-- Given passage follows --
Now that's stellar customer service! We've got a Sammy plasma upstairs in the bedroom, one of their MP3 players, and a couple of their cell phones. When we need to purchase electronics in the future, we'll definitely remember this experience.

And my guess is, so will you!

John


----------



## n3ntj (Dec 18, 2006)

Update - I called Panny back today to see what they can do since I haven't heard from them yet. Even though I faxed my info on Friday, the woman just got the paperwork yesterday and is trying to get in touch with the repairman to get a breakdown of labor and parts. Appears positive in regards to getting Panny to cover the repair, but still keeping my fingers crossed that they will step up and do the right thing. I should hear from her on Friday. Wish me luck.


----------



## Carl Spock (Sep 3, 2004)

Good luck!


----------



## n3ntj (Dec 18, 2006)

Update (2/18/2008) - after several calls to Panasonic, they have agreed to pay for the repairs to my 13 month old plasma TV. The repair estimate was $652. I am awaiting the new D/T board to arrive and then the repairman will call me to set up an appt.


----------



## MattyD (Feb 18, 2008)

I have the same thing with my Panny 37" going on right now... it is 17 months old...

Please check your Private messages..

Thanks-
MattyD.



n3ntj said:


> Update (2/18/2008) - after several calls to Panasonic, they have agreed to pay for the repairs to my 13 month old plasma TV. The repair estimate was $652. I am awaiting the new D/T board to arrive and then the repairman will call me to set up an appt.
-- Given passage concluded --
Carry on the forum thread about getting Panasonic to pay for a plasma TV repair, starting after its last post.
-- Material supplied follows --
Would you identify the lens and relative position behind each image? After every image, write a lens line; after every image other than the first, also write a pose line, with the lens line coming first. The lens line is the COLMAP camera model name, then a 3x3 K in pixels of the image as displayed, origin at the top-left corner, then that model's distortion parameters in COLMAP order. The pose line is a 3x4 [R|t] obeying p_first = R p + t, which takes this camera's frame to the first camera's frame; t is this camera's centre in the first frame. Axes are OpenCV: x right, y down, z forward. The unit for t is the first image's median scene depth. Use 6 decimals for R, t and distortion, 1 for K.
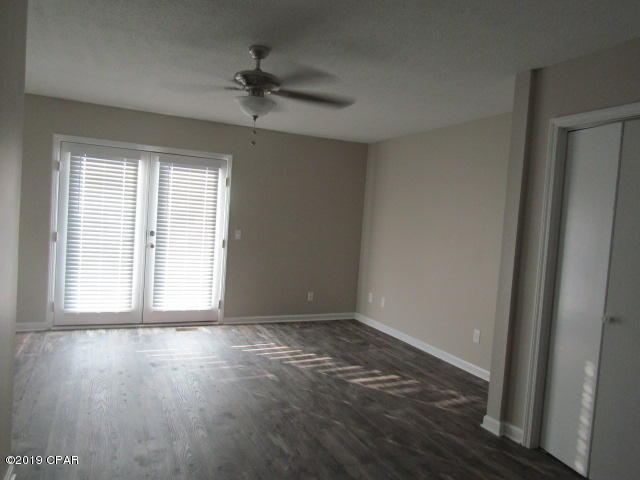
lens RADIAL K [[455.7, 0, 322.2], [0, 455.7, 238.5], [0, 0, 1]] dist [-0.010474, -0.001423]
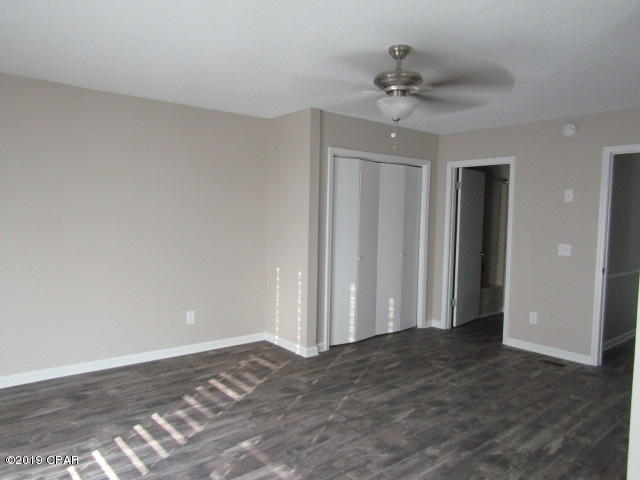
lens RADIAL K [[455.7, 0, 320.8], [0, 455.7, 239.8], [0, 0, 1]] dist [-0.010474, -0.001423]
pose [[-0.251558, -0.126464, 0.959544, -0.785301], [0.004412, 0.991266, 0.131802, -0.108491], [-0.967832, 0.037389, -0.248803, 1.051072]]
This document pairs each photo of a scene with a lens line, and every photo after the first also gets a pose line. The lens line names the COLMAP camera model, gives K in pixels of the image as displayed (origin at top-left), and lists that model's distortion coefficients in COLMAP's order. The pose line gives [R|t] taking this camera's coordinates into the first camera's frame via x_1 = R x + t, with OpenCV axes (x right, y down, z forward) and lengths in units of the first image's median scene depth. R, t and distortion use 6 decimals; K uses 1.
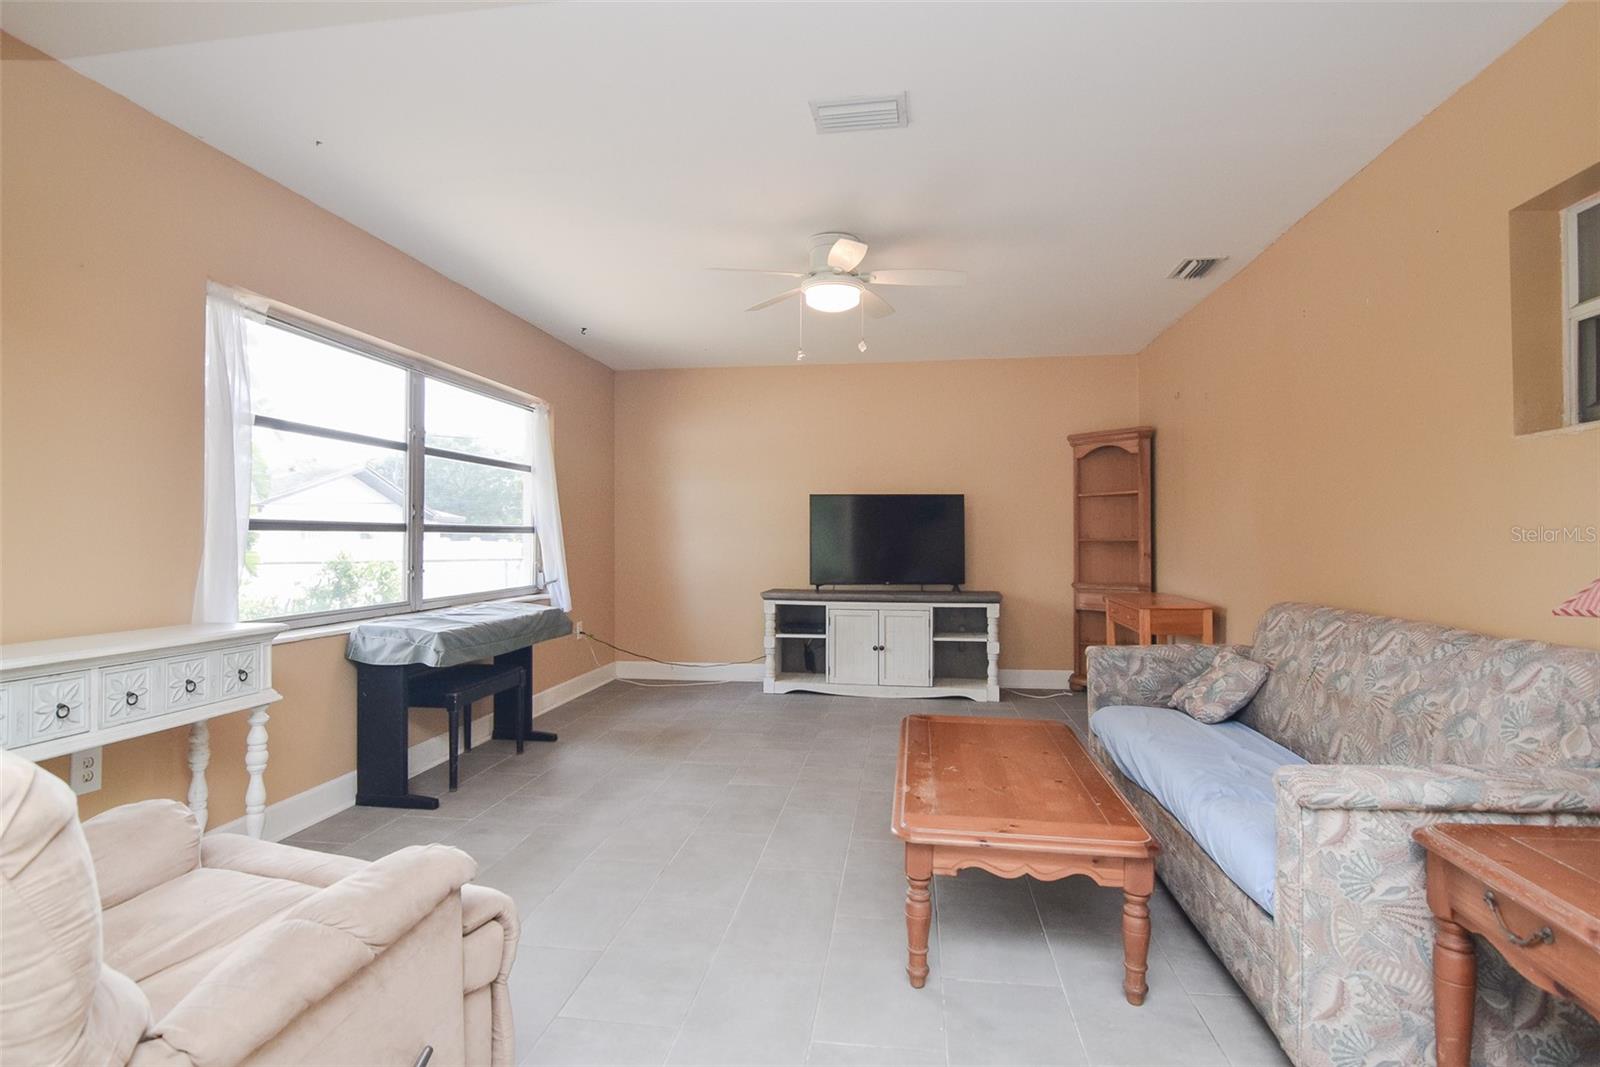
lens RADIAL K [[783.8, 0, 804.0], [0, 783.8, 528.8], [0, 0, 1]] dist [-0.000428, -0.011590]
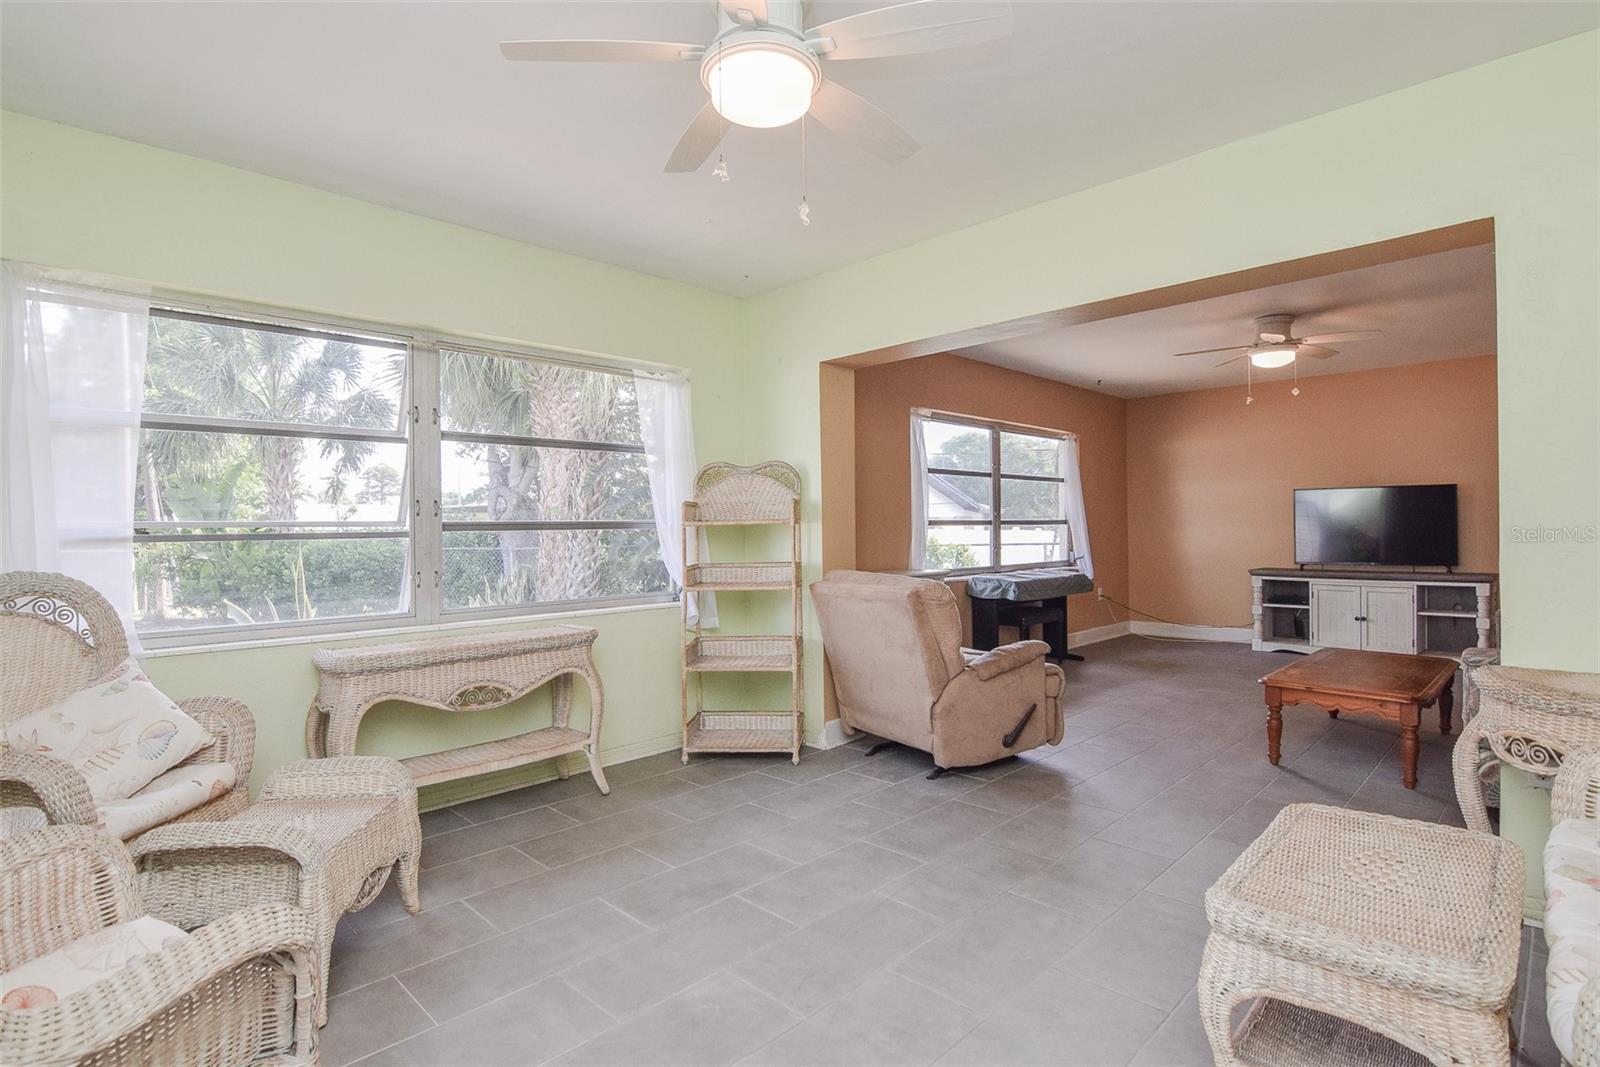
lens RADIAL K [[783.8, 0, 804.0], [0, 783.8, 528.8], [0, 0, 1]] dist [-0.000428, -0.011590]
pose [[0.794358, -0.008878, -0.607385, 0.151432], [0.017449, 0.999814, 0.008205, -0.006731], [0.607199, -0.017116, 0.794366, -0.451540]]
-- Material supplied concluded --
Answer to this problem:
----------



## MattyD (Feb 18, 2008)

Hey all-

I have just PM'd n3ntj on this issue, but I wanted to post what is a known issue about Panasonic Plasmas bought in 2006: regarding the Digtal Tuner Board.

My 37" failed in the same way and to make a long story short, after reading N3NTJ's post I knew that this had to be some sort of Panasonic Issue... not a sole case...

Anyway...Yes Panasonic will cover it if you provide them with the correct paperwork, but the board did NOT fail. My repair guy spoke with a number of repair guys in the area and they have found that on the Panasonic TH-37PX50U - or the TH-42PX50U or the TH-50PX50U, the Digital Tuner board is connected to the motherboard by a series of small screws. These not only hold it in place but also are the grounding screws for thsi board. They are NOT tight enough from the factory and they are backing off just enough to loose the ground contact and lock the board up. That then comes across as a failed board.

If you have this model TV and use loose function control this is the first thing that you should have your repair center check. Once my guy learned this, and tightened them down, the unit is working like it had on day one!

Matt


----------



## Carl Spock (Sep 3, 2004)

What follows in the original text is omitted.